L'illusion de pouvoir jouer son propre rôle dans le scénario s'efface donc rapidement, et c'est bien dommage. Gageons toutefois que l'histoire reste bien écrite et agréable à suivre, malgré le fait qu'elle alterne entre petits clins d'oeil et séquences originales d'un côté, puis moments de vide scénaristique fréquents avant de laisser place à une fin qui tombe à plat.
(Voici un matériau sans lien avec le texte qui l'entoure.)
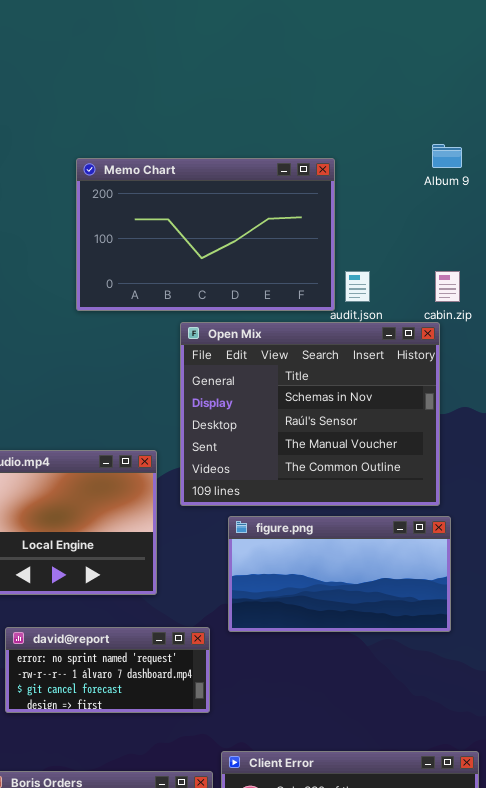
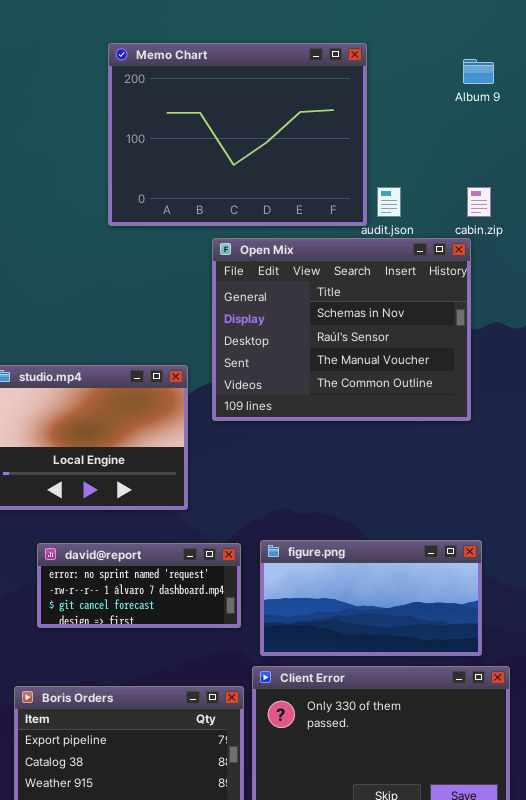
Memo Chart: [76,158,335,311] -> [108,43,367,226], resized
figure.png: [228,516,451,632] -> [260,540,482,656], moved

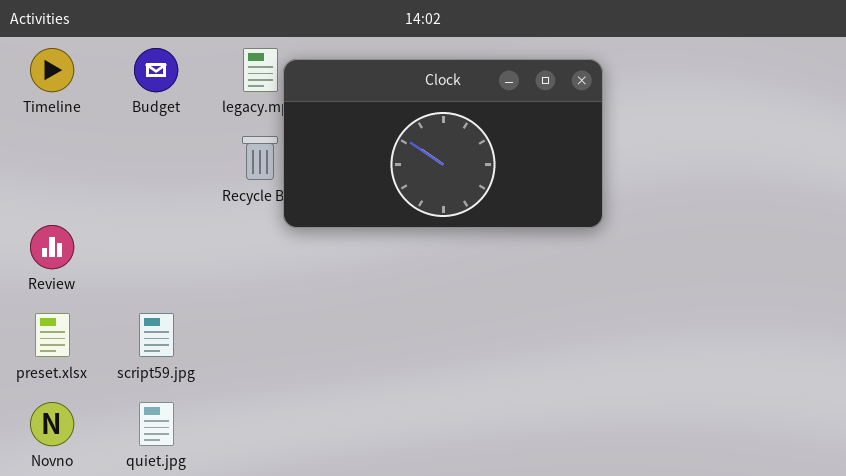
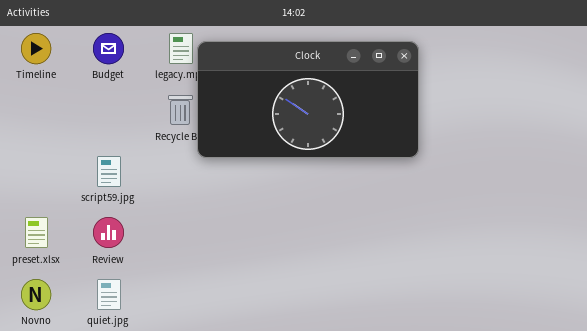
Review: [30,225,74,269] -> [93,217,124,248], moved
script59.jpg: [139,313,174,357] -> [97,156,121,187], moved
À ce moment, on se dit que notre commissaire a bien mérité sa retraite.
Points forts
- Un style de narration façon BD agréable à suivre...
- Un concept de gestion intéressant...
- Interface épurée et intuitive
- Un thème intéressant et original
- Une écriture de qualité
- Une bande-son jazzy qui colle à l'ambiance
Points faibles
- ... mais qui manque d'animations
- ... installé dans une routine de gameplay lassante qui évolue peu
- Difficulté mal calibrée, avec des éléments de gameplay sous-exploités
- Dictés par le gameplay et le scénario, nos choix moraux et nos actes ont finalement peu (voire pas du tout) d'impact
- Textes minuscules en mode portable (version Switch)
Si vous ne jurez que par le gameplay et que vous coltiner des lignes de textes vous ennuie profondément, vous risquez de rapidement abandonner This is the Police, tant son concept, intéressant sur le papier, est étiré sur la longueur jusqu'à en devenir indigeste. Le titre est porté par le charisme de ses personnages, son ambiance années 80 saisissante et l'écriture mature de son scénario, tournant autour de la corruption, thème finalement peu illustré dans le jeu vidéo. On veut connaître la fin de l'histoire, et c'est finalement ça qui motive à faire défiler les jours dans le jeu plus que le côté gestion, qui sans être déplaisant se montre bien trop répétitif et limité pour être pleinement apprécié.